I began this saga well over a year ago as a project to provide me with a consistent avenue of creative writing, as I felt then as though those skills had been diminished by long disuse. As with any project that takes more than a little time and effort however, telling Valken’s story quickly become more than just practice to me. It became ever more a chance to tell a story that was unfolding before me, while commenting on the game itself through Valken’s internal monologue and description. That commentary, I hope, was subtle, secondary to the story, but nevertheless present. But I digress.

As time went on, this story became a project of passion, and I was sorry to have to leave it languish for as long as I did due to my other commitments and issues, but I was determined to finish it. As noted in my resumption address, if you read that, I decided to cut the total length down from 52 entries to 40, partly to ensure that I didn’t have to take another hiatus. In writing those final parts, and particularly the last, the story became somewhat rushed. I apologise for that, and for some other minor inconsistencies that have cropped up over time. Perhaps the most egregious offence that I committed across the writing of the series was the alteration of Valken’s voice. In the beginning he was a much more rustic character than in the final chapters, and that is solely because, once the general characteristics of my writing style began to bleed into his voice, I found myself unable to stop the flow (which is why I prefer to write my fictional efforts from a third-person perspective).

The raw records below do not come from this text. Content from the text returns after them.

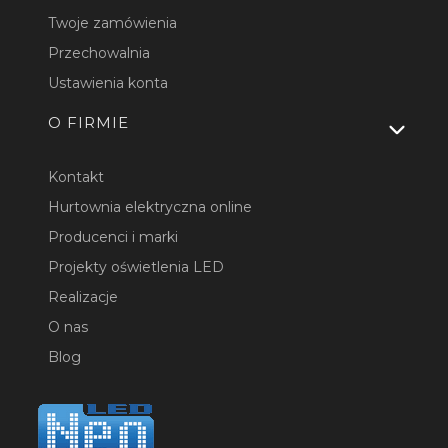
Twoje zamówienia
Przechowalnia
Ustawienia konta
O FIRMIE
Kontakt
Hurtownia elektryczna online
Producenci i marki
Projekty oświetlenia LED
Realizacje
O nas
Blog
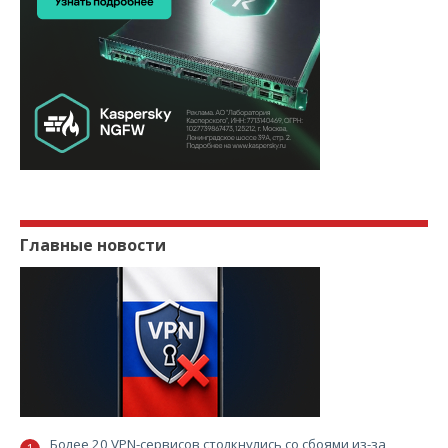
Главные новости
Более 20 VPN-сервисов столкнулись со сбоями из-за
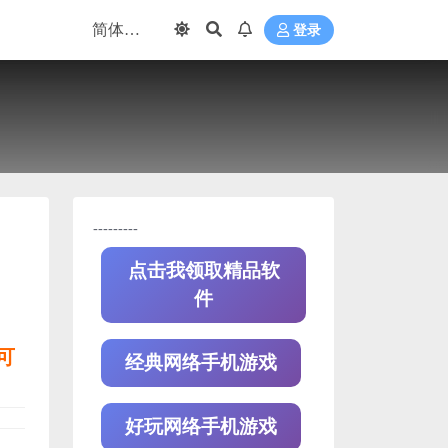
登录
---------
点击我领取精品软
件
可
经典网络手机游戏
好玩网络手机游戏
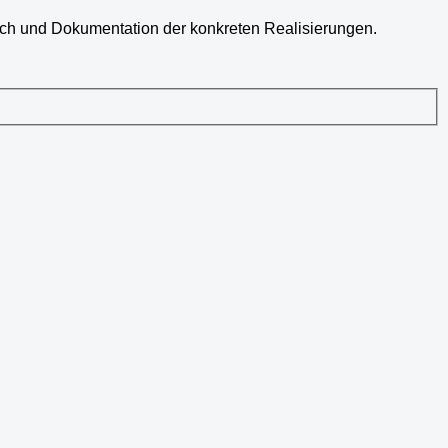
gbuch und Dokumentation der konkreten Realisierungen.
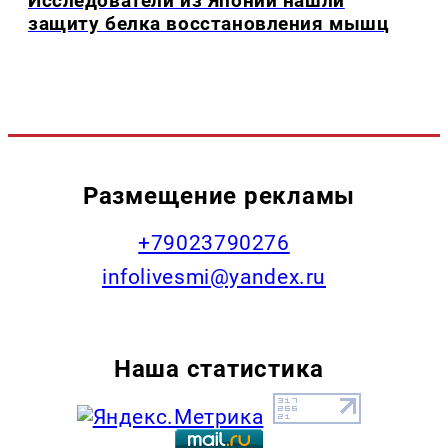
Исследователи из Японии нашли
защиту белка восстановления мышц
Размещение рекламы
+79023790276
infolivesmi@yandex.ru
Наша статистика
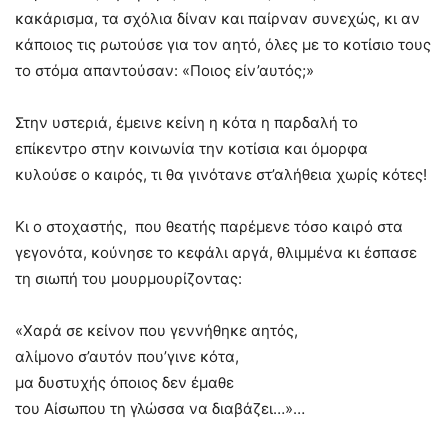
κακάρισμα, τα σχόλια δίναν και παίρναν συνεχώς, κι αν
κάποιος τις ρωτούσε για τον αητό, όλες με το κοτίσιο τους
το στόμα απαντούσαν: «Ποιος είν’αυτός;»
Στην υστεριά, έμεινε κείνη η κότα η παρδαλή το
επίκεντρο στην κοινωνία την κοτίσια και όμορφα
κυλούσε ο καιρός, τι θα γινότανε στ’αλήθεια χωρίς κότες!
Κι ο στοχαστής, που θεατής παρέμενε τόσο καιρό στα
γεγονότα, κούνησε το κεφάλι αργά, θλιμμένα κι έσπασε
τη σιωπή του μουρμουρίζοντας:
«Χαρά σε κείνον που γεννήθηκε αητός,
αλίμονο σ’αυτόν που’γινε κότα,
μα δυστυχής όποιος δεν έμαθε
του Αίσωπου τη γλώσσα να διαβάζει…»…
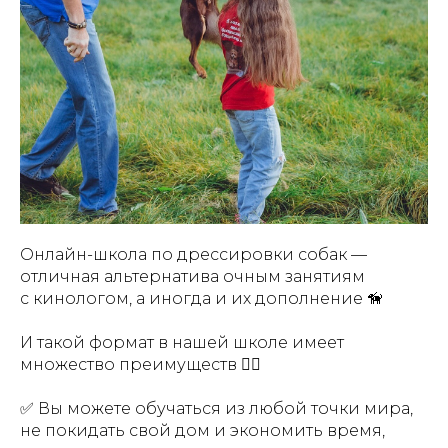
Онлайн-школа по дрессировки собак —
отличная альтернатива очным занятиям
с кинологом, а иногда и их дополнение 🦮
И такой формат в нашей школе имеет
множество преимуществ 👇🏻
✅ Вы можете обучаться из любой точки мира,
не покидать свой дом и экономить время,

I don’t mean to write an exegesis here explaining the choices I made to cut certain pieces of story, and nor do I want to bore you, dear reader, so I will begin to wrap up.

Once again, I want to thank you for coming back and reading the latest chapter of this story each week, for sharing it on social media, and for any comments that you may have left throughout the duration. Though the readership, from the statistics that I have access to, has been fairly small, I am happy to have been able to entertain you with my words, though I freely welcome any criticism calling what I have done glorified fan-fiction.

So, where do we go from here? I have in mind already an idea for a second “season” of Crafting a Narrative, but I am not yet sure if I will undertake to write it. I would first need to play the game/s that I am thinking of using as a base, then construct the story, and get approval from Reid and Nick. The biggest obstacle, however, is the scope of the project. I really didn’t fully grasp the scale of what I was doing when I began this series, and certainly didn’t consider that, by the end, it would have grown to be my first completed novel-length work of creative fiction. Right now, and for quite some time yet to come, I simply haven’t the free time to do this again. That being said, it certainly isn’t outside the realm of possibility that one of OnlySP’s other writers will take up where I now leave off. I make no promises on that front, however.

Now that I have covered the past, present, and potential future, I close the book on this series. Thank you very much for your readership.